** Task brief **
Rewrite the text of the items below with every "ANIMAUX" changed to "DOCUMENTAIRE" and nothing else altered.

Data for this task section start

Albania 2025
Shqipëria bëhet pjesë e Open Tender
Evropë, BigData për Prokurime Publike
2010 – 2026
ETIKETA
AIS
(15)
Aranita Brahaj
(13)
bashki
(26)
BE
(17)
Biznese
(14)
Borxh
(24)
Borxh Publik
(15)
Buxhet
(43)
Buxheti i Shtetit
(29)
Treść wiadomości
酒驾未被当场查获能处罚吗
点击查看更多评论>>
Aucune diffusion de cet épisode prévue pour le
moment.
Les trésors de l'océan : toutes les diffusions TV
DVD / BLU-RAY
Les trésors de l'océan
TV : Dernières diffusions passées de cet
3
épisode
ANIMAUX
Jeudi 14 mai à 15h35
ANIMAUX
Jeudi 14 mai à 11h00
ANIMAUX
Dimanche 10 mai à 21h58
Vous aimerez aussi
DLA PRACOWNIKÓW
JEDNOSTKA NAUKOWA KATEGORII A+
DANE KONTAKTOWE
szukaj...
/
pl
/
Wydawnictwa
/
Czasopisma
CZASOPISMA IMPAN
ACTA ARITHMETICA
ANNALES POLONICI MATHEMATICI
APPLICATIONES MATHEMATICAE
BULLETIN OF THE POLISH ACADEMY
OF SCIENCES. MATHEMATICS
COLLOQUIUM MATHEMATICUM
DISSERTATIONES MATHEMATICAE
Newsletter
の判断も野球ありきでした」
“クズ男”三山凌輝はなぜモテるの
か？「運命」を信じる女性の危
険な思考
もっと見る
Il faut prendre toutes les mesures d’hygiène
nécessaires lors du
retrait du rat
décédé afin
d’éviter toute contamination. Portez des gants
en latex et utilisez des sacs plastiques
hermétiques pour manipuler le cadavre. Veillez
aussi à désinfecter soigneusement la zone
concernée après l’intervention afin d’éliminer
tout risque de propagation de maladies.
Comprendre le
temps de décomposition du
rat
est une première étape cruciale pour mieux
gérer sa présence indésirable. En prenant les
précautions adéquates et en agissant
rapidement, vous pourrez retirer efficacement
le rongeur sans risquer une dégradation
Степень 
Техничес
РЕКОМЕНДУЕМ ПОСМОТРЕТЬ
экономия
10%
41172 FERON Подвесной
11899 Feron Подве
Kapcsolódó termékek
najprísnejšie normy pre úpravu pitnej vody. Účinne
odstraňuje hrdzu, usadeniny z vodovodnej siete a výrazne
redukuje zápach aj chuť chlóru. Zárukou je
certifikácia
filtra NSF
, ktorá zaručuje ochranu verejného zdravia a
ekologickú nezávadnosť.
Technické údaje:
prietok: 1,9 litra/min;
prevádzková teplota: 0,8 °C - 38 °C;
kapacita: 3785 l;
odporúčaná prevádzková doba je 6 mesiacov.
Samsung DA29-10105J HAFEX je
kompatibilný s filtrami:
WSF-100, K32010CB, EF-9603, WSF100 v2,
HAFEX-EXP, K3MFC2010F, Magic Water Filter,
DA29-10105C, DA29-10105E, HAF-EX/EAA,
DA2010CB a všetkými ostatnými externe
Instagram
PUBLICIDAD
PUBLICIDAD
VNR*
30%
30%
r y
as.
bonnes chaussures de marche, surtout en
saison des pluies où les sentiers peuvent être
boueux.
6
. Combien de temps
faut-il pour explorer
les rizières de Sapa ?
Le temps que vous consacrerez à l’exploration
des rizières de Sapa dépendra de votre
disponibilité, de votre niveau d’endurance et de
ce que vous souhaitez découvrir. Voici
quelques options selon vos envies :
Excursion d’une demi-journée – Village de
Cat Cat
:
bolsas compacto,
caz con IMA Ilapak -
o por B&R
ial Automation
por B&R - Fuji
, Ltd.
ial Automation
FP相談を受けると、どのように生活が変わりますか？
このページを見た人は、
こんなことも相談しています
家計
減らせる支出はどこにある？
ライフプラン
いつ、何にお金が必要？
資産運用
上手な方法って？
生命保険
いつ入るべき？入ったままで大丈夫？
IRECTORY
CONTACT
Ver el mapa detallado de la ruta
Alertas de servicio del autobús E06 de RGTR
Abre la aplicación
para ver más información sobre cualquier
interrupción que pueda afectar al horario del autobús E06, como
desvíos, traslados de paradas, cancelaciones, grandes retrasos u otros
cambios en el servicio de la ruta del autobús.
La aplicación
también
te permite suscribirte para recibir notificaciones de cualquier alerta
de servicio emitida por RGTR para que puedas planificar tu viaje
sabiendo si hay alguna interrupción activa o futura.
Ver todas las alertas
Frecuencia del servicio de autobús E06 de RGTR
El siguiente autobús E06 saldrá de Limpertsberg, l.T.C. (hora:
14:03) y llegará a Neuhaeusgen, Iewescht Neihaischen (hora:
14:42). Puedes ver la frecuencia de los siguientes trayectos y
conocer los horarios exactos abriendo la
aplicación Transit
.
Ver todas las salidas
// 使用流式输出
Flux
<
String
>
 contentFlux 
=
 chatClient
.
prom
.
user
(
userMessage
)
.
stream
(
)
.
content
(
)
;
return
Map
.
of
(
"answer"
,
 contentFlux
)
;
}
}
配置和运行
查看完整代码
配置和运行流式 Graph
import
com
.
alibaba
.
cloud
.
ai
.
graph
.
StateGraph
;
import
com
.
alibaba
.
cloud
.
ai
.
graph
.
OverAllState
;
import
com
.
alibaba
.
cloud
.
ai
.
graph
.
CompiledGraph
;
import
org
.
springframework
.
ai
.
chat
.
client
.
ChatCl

Data for this task section end

** Task output **
Albania 2025
Shqipëria bëhet pjesë e Open Tender
Evropë, BigData për Prokurime Publike
2010 – 2026
ETIKETA
AIS
(15)
Aranita Brahaj
(13)
bashki
(26)
BE
(17)
Biznese
(14)
Borxh
(24)
Borxh Publik
(15)
Buxhet
(43)
Buxheti i Shtetit
(29)
Treść wiadomości
酒驾未被当场查获能处罚吗
点击查看更多评论>>
Aucune diffusion de cet épisode prévue pour le
moment.
Les trésors de l'océan : toutes les diffusions TV
DVD / BLU-RAY
Les trésors de l'océan
TV : Dernières diffusions passées de cet
3
épisode
DOCUMENTAIRE
Jeudi 14 mai à 15h35
DOCUMENTAIRE
Jeudi 14 mai à 11h00
DOCUMENTAIRE
Dimanche 10 mai à 21h58
Vous aimerez aussi
DLA PRACOWNIKÓW
JEDNOSTKA NAUKOWA KATEGORII A+
DANE KONTAKTOWE
szukaj...
/
pl
/
Wydawnictwa
/
Czasopisma
CZASOPISMA IMPAN
ACTA ARITHMETICA
ANNALES POLONICI MATHEMATICI
APPLICATIONES MATHEMATICAE
BULLETIN OF THE POLISH ACADEMY
OF SCIENCES. MATHEMATICS
COLLOQUIUM MATHEMATICUM
DISSERTATIONES MATHEMATICAE
Newsletter
の判断も野球ありきでした」
“クズ男”三山凌輝はなぜモテるの
か？「運命」を信じる女性の危
険な思考
もっと見る
Il faut prendre toutes les mesures d’hygiène
nécessaires lors du
retrait du rat
décédé afin
d’éviter toute contamination. Portez des gants
en latex et utilisez des sacs plastiques
hermétiques pour manipuler le cadavre. Veillez
aussi à désinfecter soigneusement la zone
concernée après l’intervention afin d’éliminer
tout risque de propagation de maladies.
Comprendre le
temps de décomposition du
rat
est une première étape cruciale pour mieux
gérer sa présence indésirable. En prenant les
précautions adéquates et en agissant
rapidement, vous pourrez retirer efficacement
le rongeur sans risquer une dégradation
Степень 
Техничес
РЕКОМЕНДУЕМ ПОСМОТРЕТЬ
экономия
10%
41172 FERON Подвесной
11899 Feron Подве
Kapcsolódó termékek
najprísnejšie normy pre úpravu pitnej vody. Účinne
odstraňuje hrdzu, usadeniny z vodovodnej siete a výrazne
redukuje zápach aj chuť chlóru. Zárukou je
certifikácia
filtra NSF
, ktorá zaručuje ochranu verejného zdravia a
ekologickú nezávadnosť.
Technické údaje:
prietok: 1,9 litra/min;
prevádzková teplota: 0,8 °C - 38 °C;
kapacita: 3785 l;
odporúčaná prevádzková doba je 6 mesiacov.
Samsung DA29-10105J HAFEX je
kompatibilný s filtrami:
WSF-100, K32010CB, EF-9603, WSF100 v2,
HAFEX-EXP, K3MFC2010F, Magic Water Filter,
DA29-10105C, DA29-10105E, HAF-EX/EAA,
DA2010CB a všetkými ostatnými externe
Instagram
PUBLICIDAD
PUBLICIDAD
VNR*
30%
30%
r y
as.
bonnes chaussures de marche, surtout en
saison des pluies où les sentiers peuvent être
boueux.
6
. Combien de temps
faut-il pour explorer
les rizières de Sapa ?
Le temps que vous consacrerez à l’exploration
des rizières de Sapa dépendra de votre
disponibilité, de votre niveau d’endurance et de
ce que vous souhaitez découvrir. Voici
quelques options selon vos envies :
Excursion d’une demi-journée – Village de
Cat Cat
:
bolsas compacto,
caz con IMA Ilapak -
o por B&R
ial Automation
por B&R - Fuji
, Ltd.
ial Automation
FP相談を受けると、どのように生活が変わりますか？
このページを見た人は、
こんなことも相談しています
家計
減らせる支出はどこにある？
ライフプラン
いつ、何にお金が必要？
資産運用
上手な方法って？
生命保険
いつ入るべき？入ったままで大丈夫？
IRECTORY
CONTACT
Ver el mapa detallado de la ruta
Alertas de servicio del autobús E06 de RGTR
Abre la aplicación
para ver más información sobre cualquier
interrupción que pueda afectar al horario del autobús E06, como
desvíos, traslados de paradas, cancelaciones, grandes retrasos u otros
cambios en el servicio de la ruta del autobús.
La aplicación
también
te permite suscribirte para recibir notificaciones de cualquier alerta
de servicio emitida por RGTR para que puedas planificar tu viaje
sabiendo si hay alguna interrupción activa o futura.
Ver todas las alertas
Frecuencia del servicio de autobús E06 de RGTR
El siguiente autobús E06 saldrá de Limpertsberg, l.T.C. (hora:
14:03) y llegará a Neuhaeusgen, Iewescht Neihaischen (hora:
14:42). Puedes ver la frecuencia de los siguientes trayectos y
conocer los horarios exactos abriendo la
aplicación Transit
.
Ver todas las salidas
// 使用流式输出
Flux
<
String
>
 contentFlux 
=
 chatClient
.
prom
.
user
(
userMessage
)
.
stream
(
)
.
content
(
)
;
return
Map
.
of
(
"answer"
,
 contentFlux
)
;
}
}
配置和运行
查看完整代码
配置和运行流式 Graph
import
com
.
alibaba
.
cloud
.
ai
.
graph
.
StateGraph
;
import
com
.
alibaba
.
cloud
.
ai
.
graph
.
OverAllState
;
import
com
.
alibaba
.
cloud
.
ai
.
graph
.
CompiledGraph
;
import
org
.
springframework
.
ai
.
chat
.
client
.
ChatCl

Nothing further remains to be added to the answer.